Task directions: Transcribe the data exactly, pictures excluded.

Data section:

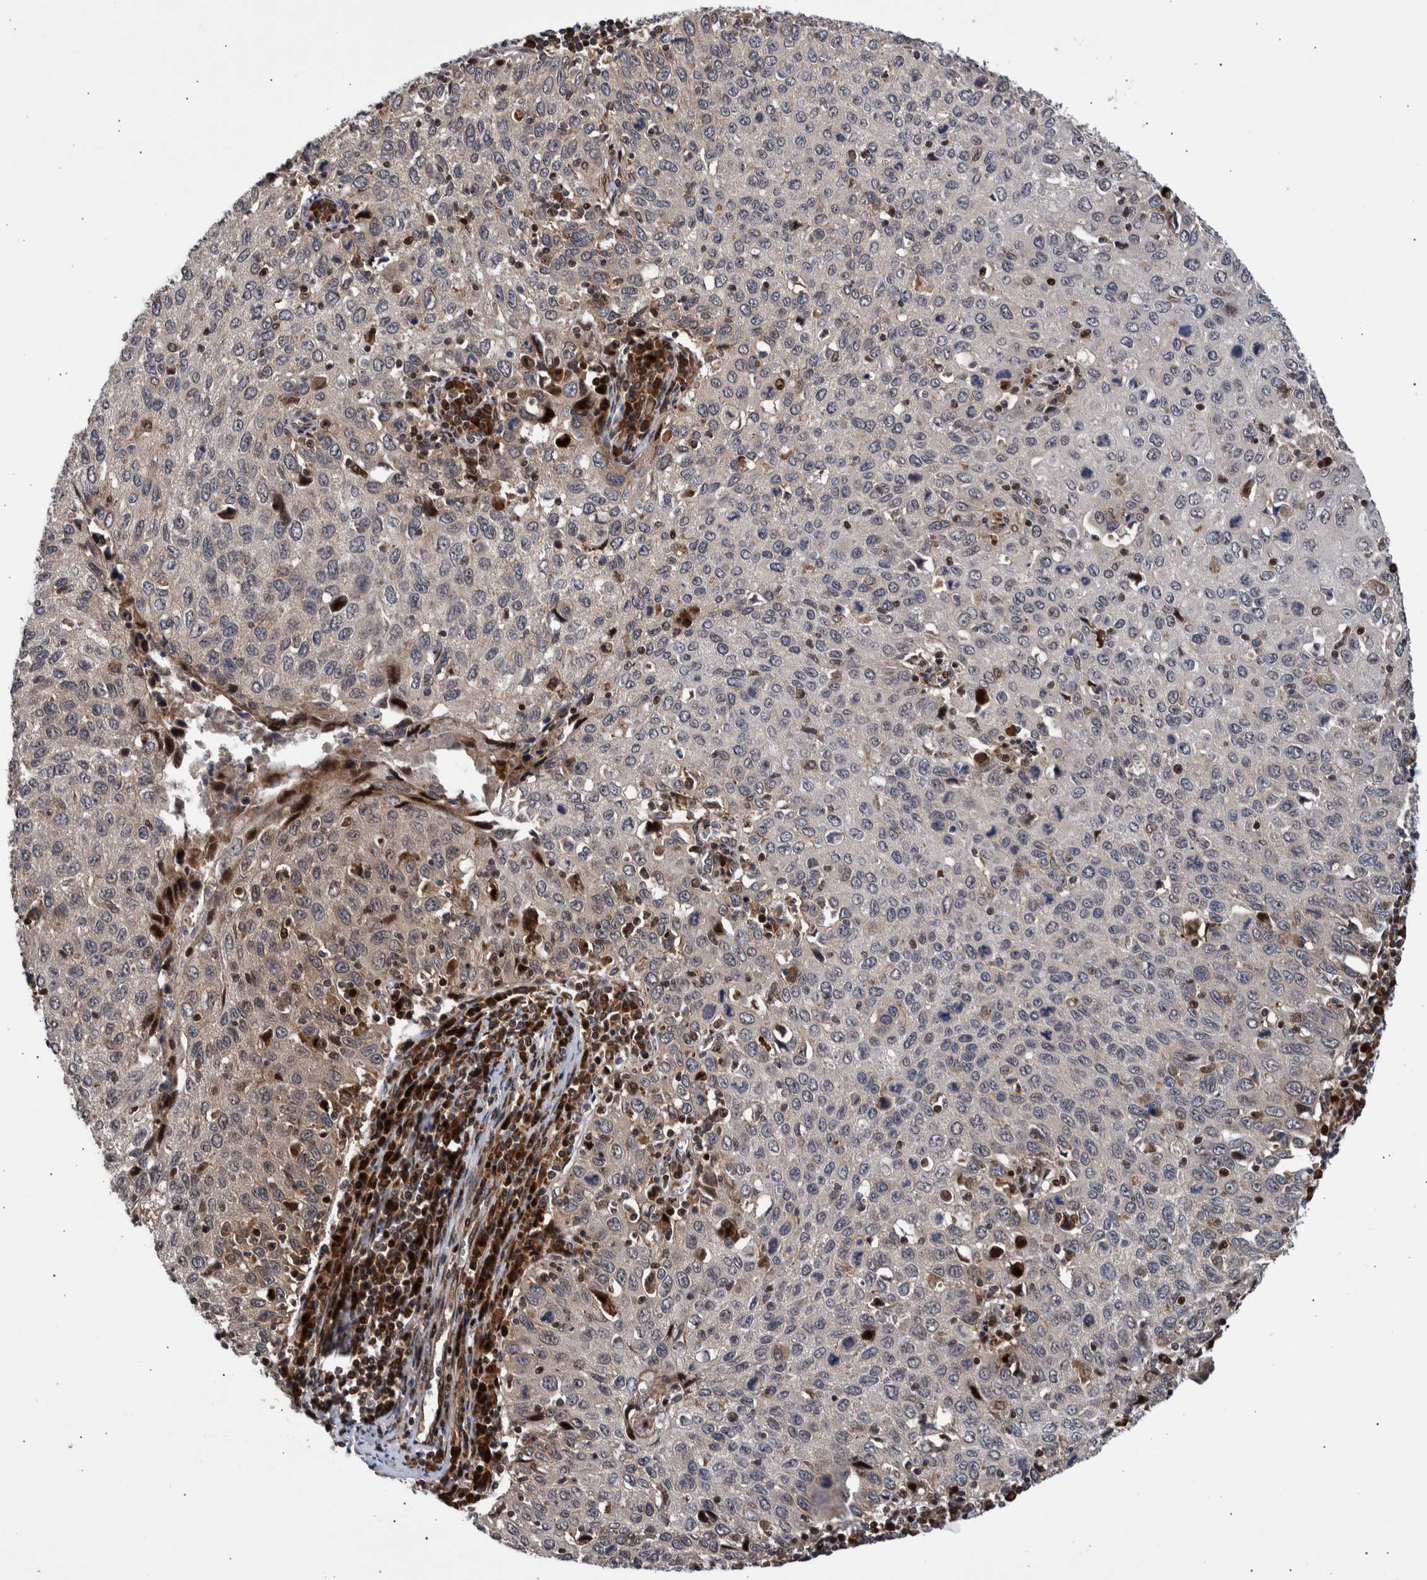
{"staining": {"intensity": "weak", "quantity": "25%-75%", "location": "cytoplasmic/membranous,nuclear"}, "tissue": "cervical cancer", "cell_type": "Tumor cells", "image_type": "cancer", "snomed": [{"axis": "morphology", "description": "Squamous cell carcinoma, NOS"}, {"axis": "topography", "description": "Cervix"}], "caption": "Brown immunohistochemical staining in squamous cell carcinoma (cervical) demonstrates weak cytoplasmic/membranous and nuclear positivity in approximately 25%-75% of tumor cells.", "gene": "SHISA6", "patient": {"sex": "female", "age": 53}}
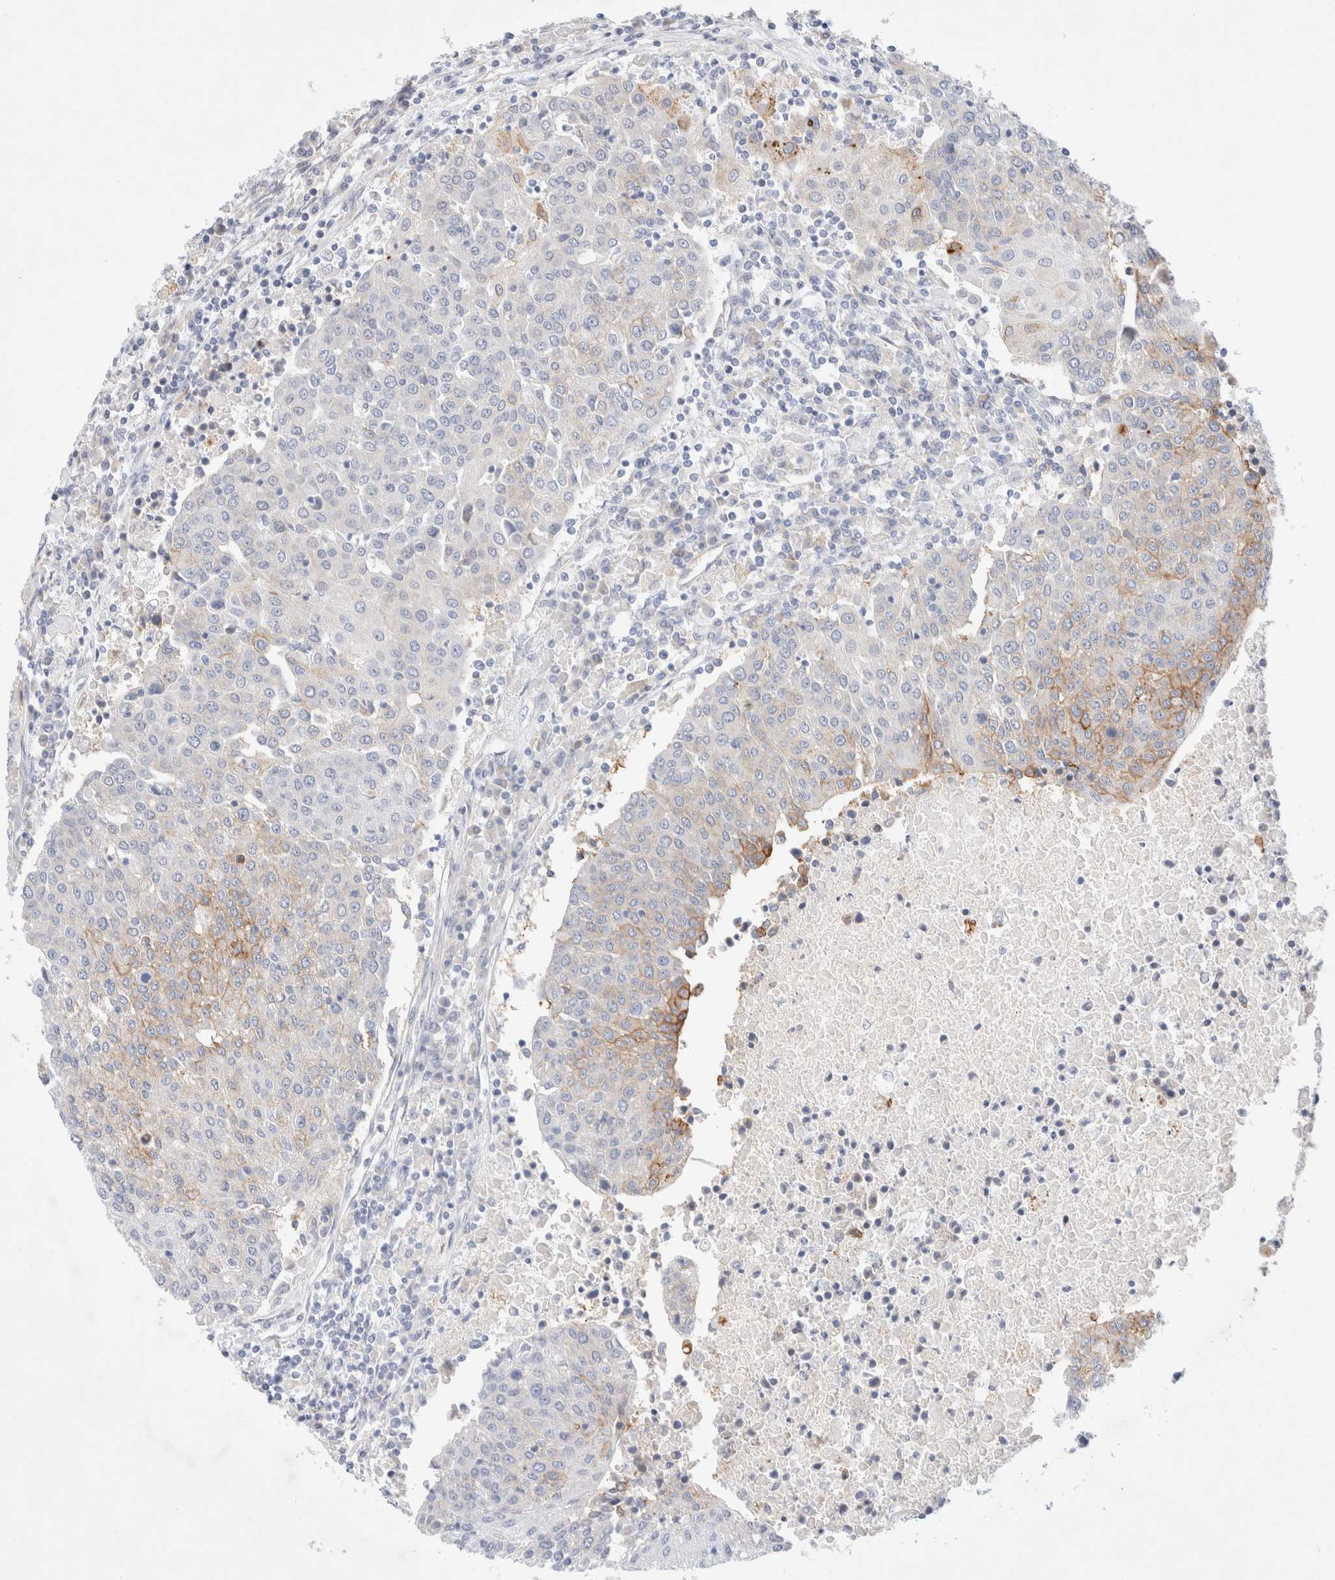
{"staining": {"intensity": "moderate", "quantity": "<25%", "location": "cytoplasmic/membranous"}, "tissue": "urothelial cancer", "cell_type": "Tumor cells", "image_type": "cancer", "snomed": [{"axis": "morphology", "description": "Urothelial carcinoma, High grade"}, {"axis": "topography", "description": "Urinary bladder"}], "caption": "Immunohistochemistry of urothelial carcinoma (high-grade) displays low levels of moderate cytoplasmic/membranous positivity in about <25% of tumor cells. (DAB (3,3'-diaminobenzidine) = brown stain, brightfield microscopy at high magnification).", "gene": "SLC25A48", "patient": {"sex": "female", "age": 85}}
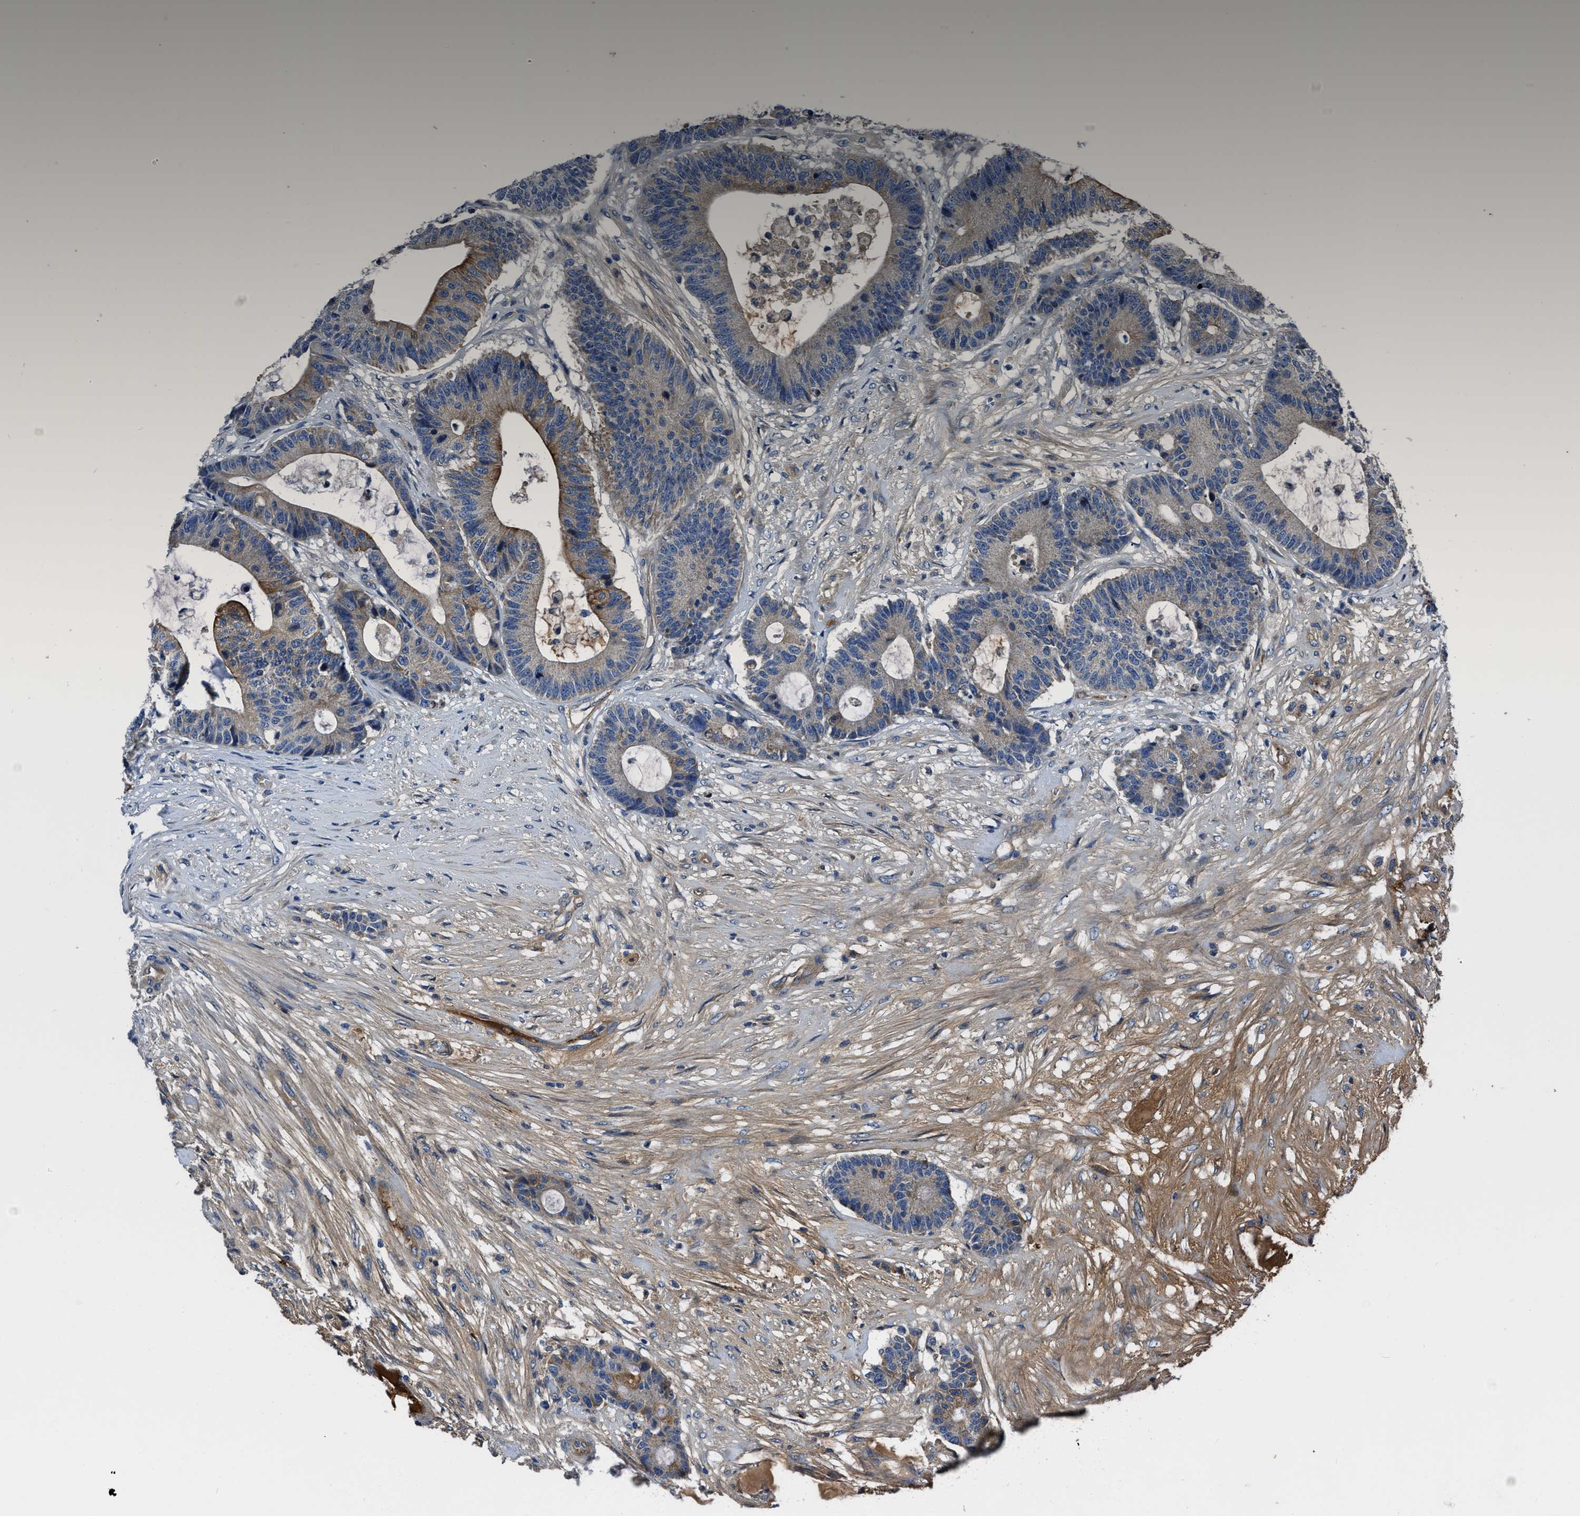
{"staining": {"intensity": "moderate", "quantity": "<25%", "location": "cytoplasmic/membranous"}, "tissue": "colorectal cancer", "cell_type": "Tumor cells", "image_type": "cancer", "snomed": [{"axis": "morphology", "description": "Adenocarcinoma, NOS"}, {"axis": "topography", "description": "Colon"}], "caption": "Tumor cells show low levels of moderate cytoplasmic/membranous expression in approximately <25% of cells in adenocarcinoma (colorectal).", "gene": "ERC1", "patient": {"sex": "female", "age": 84}}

Result of the task:
{"staining": {"intensity": "weak", "quantity": "25%-75%", "location": "cytoplasmic/membranous,nuclear"}, "tissue": "cervical cancer", "cell_type": "Tumor cells", "image_type": "cancer", "snomed": [{"axis": "morphology", "description": "Squamous cell carcinoma, NOS"}, {"axis": "topography", "description": "Cervix"}], "caption": "Brown immunohistochemical staining in squamous cell carcinoma (cervical) demonstrates weak cytoplasmic/membranous and nuclear positivity in approximately 25%-75% of tumor cells.", "gene": "SHISA6", "patient": {"sex": "female", "age": 53}}
{"staining": {"intensity": "moderate", "quantity": "<25%", "location": "cytoplasmic/membranous"}, "tissue": "urothelial cancer", "cell_type": "Tumor cells", "image_type": "cancer", "snomed": [{"axis": "morphology", "description": "Urothelial carcinoma, High grade"}, {"axis": "topography", "description": "Urinary bladder"}], "caption": "Immunohistochemistry of urothelial carcinoma (high-grade) displays low levels of moderate cytoplasmic/membranous positivity in about <25% of tumor cells. (DAB (3,3'-diaminobenzidine) = brown stain, brightfield microscopy at high magnification).", "gene": "SLC25A48", "patient": {"sex": "female", "age": 85}}
{"staining": {"intensity": "moderate", "quantity": "<25%", "location": "cytoplasmic/membranous"}, "tissue": "colorectal cancer", "cell_type": "Tumor cells", "image_type": "cancer", "snomed": [{"axis": "morphology", "description": "Adenocarcinoma, NOS"}, {"axis": "topography", "description": "Colon"}], "caption": "Tumor cells show low levels of moderate cytoplasmic/membranous expression in approximately <25% of cells in adenocarcinoma (colorectal).", "gene": "ERC1", "patient": {"sex": "female", "age": 84}}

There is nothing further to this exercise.